BEGIN

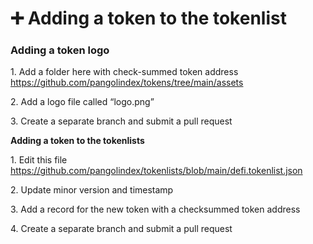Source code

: # ➕ Adding a token to the tokenlist

### **Adding a token logo**

1\. Add a folder here with check-summed token address https://github.com/pangolindex/tokens/tree/main/assets

2\. Add a logo file called “logo.png”

3\. Create a separate branch and submit a pull request

**Adding a token to the tokenlists**

1\. Edit this file https://github.com/pangolindex/tokenlists/blob/main/defi.tokenlist.json

2\. Update minor version and timestamp

3\. Add a record for the new token with a checksummed token address

4\. Create a separate branch and submit a pull request
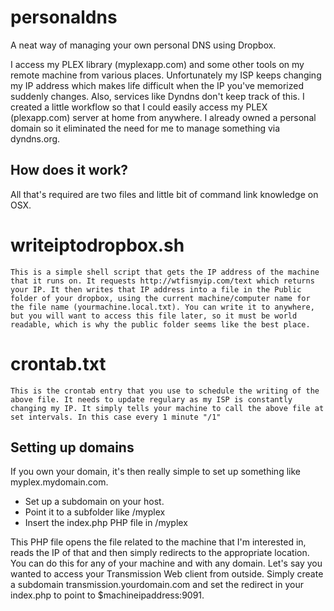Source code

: personaldns
===========

A neat way of managing your own personal DNS using Dropbox.

I access my PLEX library (myplexapp.com) and some other tools on my remote machine from various places. Unfortunately my ISP keeps changing my IP address which makes life difficult when the IP you've memorized suddenly changes. Also, services like Dyndns don't keep track of this. I created a little workflow so that I could easily access my PLEX (plexapp.com) server at home from anywhere. I already owned a personal domain so it eliminated the need for me to manage something via dyndns.org.

How does it work?
-----------------
All that's required are two files and little bit of command link knowledge on OSX.

# writeiptodropbox.sh
	This is a simple shell script that gets the IP address of the machine that it runs on. It requests http://wtfismyip.com/text which returns your IP. It then writes that IP address into a file in the Public folder of your dropbox, using the current machine/computer name for the file name (yourmachine.local.txt). You can write it to anywhere, but you will want to access this file later, so it must be world readable, which is why the public folder seems like the best place.
# crontab.txt
	This is the crontab entry that you use to schedule the writing of the above file. It needs to update regulary as my ISP is constantly changing my IP. It simply tells your machine to call the above file at set intervals. In this case every 1 minute "/1"

Setting up domains
------------------
If you own your domain, it's then really simple to set up something like myplex.mydomain.com.

* Set up a subdomain on your host.
* Point it to a subfolder like /myplex
* Insert the index.php PHP file in /myplex

This PHP file opens the file related to the machine that I'm interested in, reads the IP of that and then simply redirects to the appropriate location. You can do this for any of your machine and with any domain. Let's say you wanted to access your Transmission Web client from outside. Simply create a subdomain transmission.yourdomain.com and set the redirect in your index.php to point to $machineipaddress:9091.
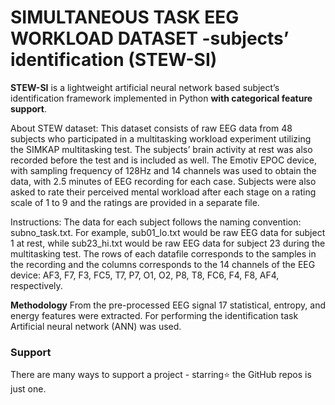 ﻿# SIMULTANEOUS TASK EEG WORKLOAD DATASET -subjects’ identification (STEW-SI)

**STEW-SI** is a lightweight artificial neural network based subject’s identification framework implemented in Python **with categorical feature support**.

About STEW dataset:
This dataset consists of raw EEG data from 48 subjects who participated in a multitasking workload experiment utilizing the SIMKAP multitasking test. The subjects’ brain activity at rest was also recorded before the test and is included as well. The Emotiv EPOC device, with sampling frequency of 128Hz and 14 channels was used to obtain the data, with 2.5 minutes of EEG recording for each case. Subjects were also asked to rate their perceived mental workload after each stage on a rating scale of 1 to 9 and the ratings are provided in a separate file.

Instructions: 
The data for each subject follows the naming convention: subno_task.txt. For example, sub01_lo.txt would be raw EEG data for subject 1 at rest, while sub23_hi.txt would be raw EEG data for subject 23 during the multitasking test. The rows of each datafile corresponds to the samples in the recording and the columns corresponds to the 14 channels of the EEG device: AF3, F7, F3, FC5, T7, P7, O1, O2, P8, T8, FC6, F4, F8, AF4, respectively.

**Methodology**
From the pre-processed EEG signal 17 statistical, entropy, and energy features were extracted. For performing the identification task Artificial neural network (ANN) was used. 

### Support

There are many ways to support a project - starring⭐️ the GitHub repos is just one.

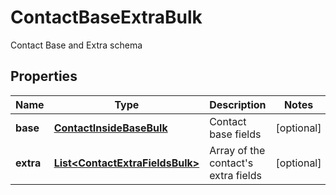 

# ContactBaseExtraBulk

Contact Base and Extra schema
## Properties

Name | Type | Description | Notes
------------ | ------------- | ------------- | -------------
**base** | [**ContactInsideBaseBulk**](ContactInsideBaseBulk.md) | Contact base fields |  [optional]
**extra** | [**List&lt;ContactExtraFieldsBulk&gt;**](ContactExtraFieldsBulk.md) | Array of the contact&#39;s extra fields |  [optional]



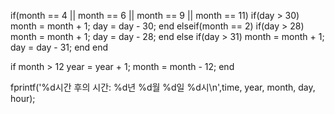 if(month == 4 || month == 6 || month == 9 || month == 11)
    if(day > 30)
        month = month + 1;
        day = day - 30; 
    end
elseif(month == 2)
    if(day > 28) 
        month = month + 1;
        day = day - 28;
    end
else
    if(day > 31)
        month = month + 1;
        day = day - 31;
    end
end

if month > 12
    year = year + 1;
    month = month - 12;
end

fprintf('%d시간 후의 시간: %d년 %d월 %d일 %d시\n',time, year, month, day, hour);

END

* **REQUEST**
Give the entries again word for word, but skip the pictures.

* **TASK OUTPUT**
Source code

: # ➕ Adding a token to the tokenlist

### **Adding a token logo**

1\. Add a folder here with check-summed token address https://github.com/pangolindex/tokens/tree/main/assets

2\. Add a logo file called “logo.png”

3\. Create a separate branch and submit a pull request

**Adding a token to the tokenlists**

1\. Edit this file https://github.com/pangolindex/tokenlists/blob/main/defi.tokenlist.json

2\. Update minor version and timestamp

3\. Add a record for the new token with a checksummed token address

4\. Create a separate branch and submit a pull request
Source code

: personaldns
===========

A neat way of managing your own personal DNS using Dropbox.

I access my PLEX library (myplexapp.com) and some other tools on my remote machine from various places. Unfortunately my ISP keeps changing my IP address which makes life difficult when the IP you've memorized suddenly changes. Also, services like Dyndns don't keep track of this. I created a little workflow so that I could easily access my PLEX (plexapp.com) server at home from anywhere. I already owned a personal domain so it eliminated the need for me to manage something via dyndns.org.

How does it work?
-----------------
All that's required are two files and little bit of command link knowledge on OSX.

# writeiptodropbox.sh
	This is a simple shell script that gets the IP address of the machine that it runs on. It requests http://wtfismyip.com/text which returns your IP. It then writes that IP address into a file in the Public folder of your dropbox, using the current machine/computer name for the file name (yourmachine.local.txt). You can write it to anywhere, but you will want to access this file later, so it must be world readable, which is why the public folder seems like the best place.
# crontab.txt
	This is the crontab entry that you use to schedule the writing of the above file. It needs to update regulary as my ISP is constantly changing my IP. It simply tells your machine to call the above file at set intervals. In this case every 1 minute "/1"

Setting up domains
------------------
If you own your domain, it's then really simple to set up something like myplex.mydomain.com.

* Set up a subdomain on your host.
* Point it to a subfolder like /myplex
* Insert the index.php PHP file in /myplex

This PHP file opens the file related to the machine that I'm interested in, reads the IP of that and then simply redirects to the appropriate location. You can do this for any of your machine and with any domain. Let's say you wanted to access your Transmission Web client from outside. Simply create a subdomain transmission.yourdomain.com and set the redirect in your index.php to point to $machineipaddress:9091.
 ﻿# SIMULTANEOUS TASK EEG WORKLOAD DATASET -subjects’ identification (STEW-SI)

**STEW-SI** is a lightweight artificial neural network based subject’s identification framework implemented in Python **with categorical feature support**.

About STEW dataset:
This dataset consists of raw EEG data from 48 subjects who participated in a multitasking workload experiment utilizing the SIMKAP multitasking test. The subjects’ brain activity at rest was also recorded before the test and is included as well. The Emotiv EPOC device, with sampling frequency of 128Hz and 14 channels was used to obtain the data, with 2.5 minutes of EEG recording for each case. Subjects were also asked to rate their perceived mental workload after each stage on a rating scale of 1 to 9 and the ratings are provided in a separate file.

Instructions: 
The data for each subject follows the naming convention: subno_task.txt. For example, sub01_lo.txt would be raw EEG data for subject 1 at rest, while sub23_hi.txt would be raw EEG data for subject 23 during the multitasking test. The rows of each datafile corresponds to the samples in the recording and the columns corresponds to the 14 channels of the EEG device: AF3, F7, F3, FC5, T7, P7, O1, O2, P8, T8, FC6, F4, F8, AF4, respectively.

**Methodology**
From the pre-processed EEG signal 17 statistical, entropy, and energy features were extracted. For performing the identification task Artificial neural network (ANN) was used. 

### Support

There are many ways to support a project - starring⭐️ the GitHub repos is just one.


# ContactBaseExtraBulk

Contact Base and Extra schema
## Properties

Name | Type | Description | Notes
------------ | ------------- | ------------- | -------------
**base** | [**ContactInsideBaseBulk**](ContactInsideBaseBulk.md) | Contact base fields |  [optional]
**extra** | [**List&lt;ContactExtraFieldsBulk&gt;**](ContactExtraFieldsBulk.md) | Array of the contact&#39;s extra fields |  [optional]



 if(month == 4 || month == 6 || month == 9 || month == 11)
    if(day > 30)
        month = month + 1;
        day = day - 30; 
    end
elseif(month == 2)
    if(day > 28) 
        month = month + 1;
        day = day - 28;
    end
else
    if(day > 31)
        month = month + 1;
        day = day - 31;
    end
end

if month > 12
    year = year + 1;
    month = month - 12;
end

fprintf('%d시간 후의 시간: %d년 %d월 %d일 %d시\n',time, year, month, day, hour);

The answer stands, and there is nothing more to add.